___ Data section

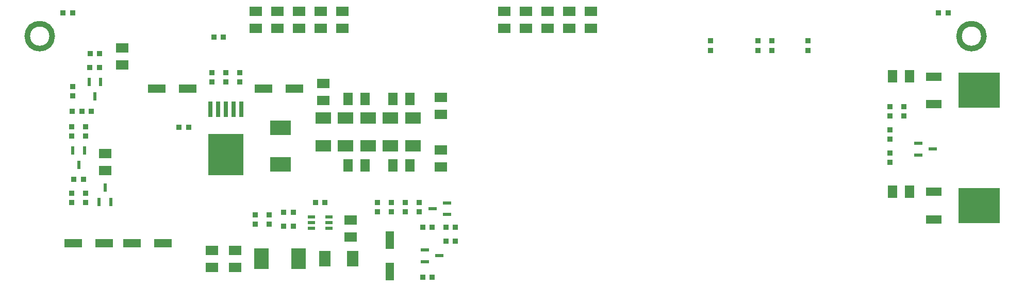
<source format=gbp>
G04*
G04 #@! TF.GenerationSoftware,Altium Limited,Altium Designer,22.1.2 (22)*
G04*
G04 Layer_Color=128*
%FSLAX25Y25*%
%MOIN*%
G70*
G04*
G04 #@! TF.SameCoordinates,8EE64DC1-8580-4971-BFB0-55DE03F2C5D5*
G04*
G04*
G04 #@! TF.FilePolarity,Positive*
G04*
G01*
G75*
%ADD34C,0.03700*%
%ADD35R,0.05709X0.02362*%
%ADD36R,0.03347X0.03347*%
%ADD37R,0.02362X0.05709*%
%ADD38R,0.05724X0.11417*%
%ADD39R,0.11417X0.05724*%
%ADD40R,0.03347X0.03347*%
%ADD41R,0.08000X0.06000*%
%ADD42R,0.07287X0.09843*%
%ADD43R,0.04500X0.02400*%
%ADD44R,0.09685X0.13780*%
%ADD45R,0.13780X0.09685*%
%ADD46R,0.03150X0.10236*%
%ADD47R,0.22835X0.26775*%
%ADD48R,0.09843X0.07287*%
%ADD49R,0.26775X0.22835*%
%ADD50R,0.10236X0.05512*%
%ADD51R,0.06000X0.08000*%
%ADD52C,0.03000*%
D34*
X653731Y180610D02*
G03*
X653731Y180610I-8062J0D01*
G01*
X51369D02*
G03*
X51369Y180610I-8062J0D01*
G01*
D35*
X297374Y69000D02*
D03*
X306626Y65260D02*
D03*
Y72740D02*
D03*
X292374Y34760D02*
D03*
Y42240D02*
D03*
X301626Y38500D02*
D03*
X620626Y107500D02*
D03*
X611374Y111240D02*
D03*
Y103760D02*
D03*
D36*
X306000Y57000D02*
D03*
X312102D02*
D03*
X290949Y24500D02*
D03*
X297051D02*
D03*
X207209Y66501D02*
D03*
X201107D02*
D03*
X227709Y73001D02*
D03*
X221607D02*
D03*
X207209Y57501D02*
D03*
X201107D02*
D03*
X297051Y57000D02*
D03*
X290949D02*
D03*
X312000Y48000D02*
D03*
X305898D02*
D03*
X139500Y121500D02*
D03*
X133398D02*
D03*
X64551Y195500D02*
D03*
X58449D02*
D03*
X624449D02*
D03*
X630551D02*
D03*
X75874Y169449D02*
D03*
X81976D02*
D03*
X75772Y160449D02*
D03*
X81874D02*
D03*
X65449Y88000D02*
D03*
X71551D02*
D03*
X70500Y132000D02*
D03*
X64398D02*
D03*
X76602D02*
D03*
X155949Y180000D02*
D03*
X162051D02*
D03*
D37*
X64760Y106575D02*
D03*
X72240D02*
D03*
X68500Y97323D02*
D03*
X89240Y73425D02*
D03*
X81760D02*
D03*
X85500Y82677D02*
D03*
X75134Y151075D02*
D03*
X82614D02*
D03*
X78874Y141823D02*
D03*
D38*
X269660Y48541D02*
D03*
Y28462D02*
D03*
D39*
X118960Y146502D02*
D03*
X139039D02*
D03*
X187960D02*
D03*
X208039D02*
D03*
X123039Y46500D02*
D03*
X102961D02*
D03*
X85039D02*
D03*
X64961D02*
D03*
D40*
X270500Y73051D02*
D03*
Y66949D02*
D03*
X64500Y142000D02*
D03*
Y148102D02*
D03*
X182658Y65052D02*
D03*
Y58950D02*
D03*
X191658Y65052D02*
D03*
Y58950D02*
D03*
X261500Y67000D02*
D03*
Y73102D02*
D03*
X279500Y73051D02*
D03*
Y66949D02*
D03*
X288500D02*
D03*
Y73051D02*
D03*
X163500Y151000D02*
D03*
Y157102D02*
D03*
X172500D02*
D03*
Y151000D02*
D03*
X154500Y157102D02*
D03*
Y151000D02*
D03*
X602000Y135051D02*
D03*
Y128949D02*
D03*
X593000Y135051D02*
D03*
Y128949D02*
D03*
Y113898D02*
D03*
Y120000D02*
D03*
X477000Y177551D02*
D03*
Y171449D02*
D03*
X64000Y79000D02*
D03*
Y72898D02*
D03*
X593000Y105051D02*
D03*
Y98949D02*
D03*
X507500Y171398D02*
D03*
Y177500D02*
D03*
X73000Y115898D02*
D03*
Y122000D02*
D03*
X64000Y115898D02*
D03*
Y122000D02*
D03*
X73000Y79000D02*
D03*
Y72898D02*
D03*
X516500Y171449D02*
D03*
Y177551D02*
D03*
X540000D02*
D03*
Y171449D02*
D03*
D41*
X154500Y42000D02*
D03*
Y31000D02*
D03*
X169500Y42000D02*
D03*
Y31000D02*
D03*
X244158Y50501D02*
D03*
Y61501D02*
D03*
X302500Y130000D02*
D03*
Y141000D02*
D03*
X85500Y104500D02*
D03*
Y93500D02*
D03*
X239000Y185500D02*
D03*
Y196500D02*
D03*
X211000D02*
D03*
Y185500D02*
D03*
X225000D02*
D03*
Y196500D02*
D03*
X197000D02*
D03*
Y185500D02*
D03*
X343500D02*
D03*
Y196500D02*
D03*
X385500D02*
D03*
Y185500D02*
D03*
X357500D02*
D03*
Y196500D02*
D03*
X371500D02*
D03*
Y185500D02*
D03*
X302500Y107000D02*
D03*
Y96000D02*
D03*
X226500Y139000D02*
D03*
Y150000D02*
D03*
X96500Y162000D02*
D03*
Y173000D02*
D03*
X183000Y185500D02*
D03*
Y196500D02*
D03*
X399500Y185500D02*
D03*
Y196500D02*
D03*
D42*
X245658Y36501D02*
D03*
X227658D02*
D03*
D43*
X219108Y56261D02*
D03*
Y60001D02*
D03*
Y63741D02*
D03*
X230208D02*
D03*
Y60001D02*
D03*
Y56261D02*
D03*
D44*
X210587Y36501D02*
D03*
X186729D02*
D03*
D45*
X199000Y121429D02*
D03*
Y97571D02*
D03*
D46*
X153500Y133181D02*
D03*
X158500D02*
D03*
X163500D02*
D03*
X168500D02*
D03*
X173500D02*
D03*
D47*
X163500Y104046D02*
D03*
D48*
X226500Y127500D02*
D03*
Y109500D02*
D03*
X284500Y127500D02*
D03*
Y109500D02*
D03*
X270000D02*
D03*
Y127500D02*
D03*
X255500D02*
D03*
Y109500D02*
D03*
X241000D02*
D03*
Y127500D02*
D03*
D49*
X650500Y145500D02*
D03*
Y71000D02*
D03*
D50*
X621364Y154496D02*
D03*
Y136504D02*
D03*
Y79996D02*
D03*
Y62004D02*
D03*
D51*
X594500Y154500D02*
D03*
X605500D02*
D03*
X594500Y80000D02*
D03*
X605500D02*
D03*
X271500Y140000D02*
D03*
X282500D02*
D03*
X253500D02*
D03*
X242500D02*
D03*
X282500Y97000D02*
D03*
X271500D02*
D03*
X253500D02*
D03*
X242500D02*
D03*
D52*
X653731Y180610D02*
D03*
X51369D02*
D03*
M02*

</source>
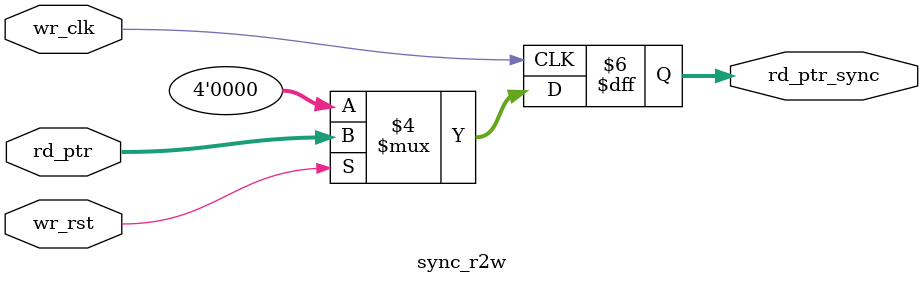
<source format=v>
module sync_r2w #(parameter add_size = 3)
(
output reg [add_size:0] rd_ptr_sync,   // read pointer after synchronization
input [add_size:0] rd_ptr,   // read pointer before synchronization
input wr_clk, wr_rst);  // write clock, write reset


always @(posedge wr_clk )

if (!wr_rst) 
begin
rd_ptr_sync <=0;  // if reset assign both to zero
end
else
begin

rd_ptr_sync<= rd_ptr;
end
endmodule

</source>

______

## Work instruction:
Your answer should be each line from the preceding material in which the word "reset" occurs.

## Solution to the problem:
input wr_clk, wr_rst);  // write clock, write reset
rd_ptr_sync <=0;  // if reset assign both to zero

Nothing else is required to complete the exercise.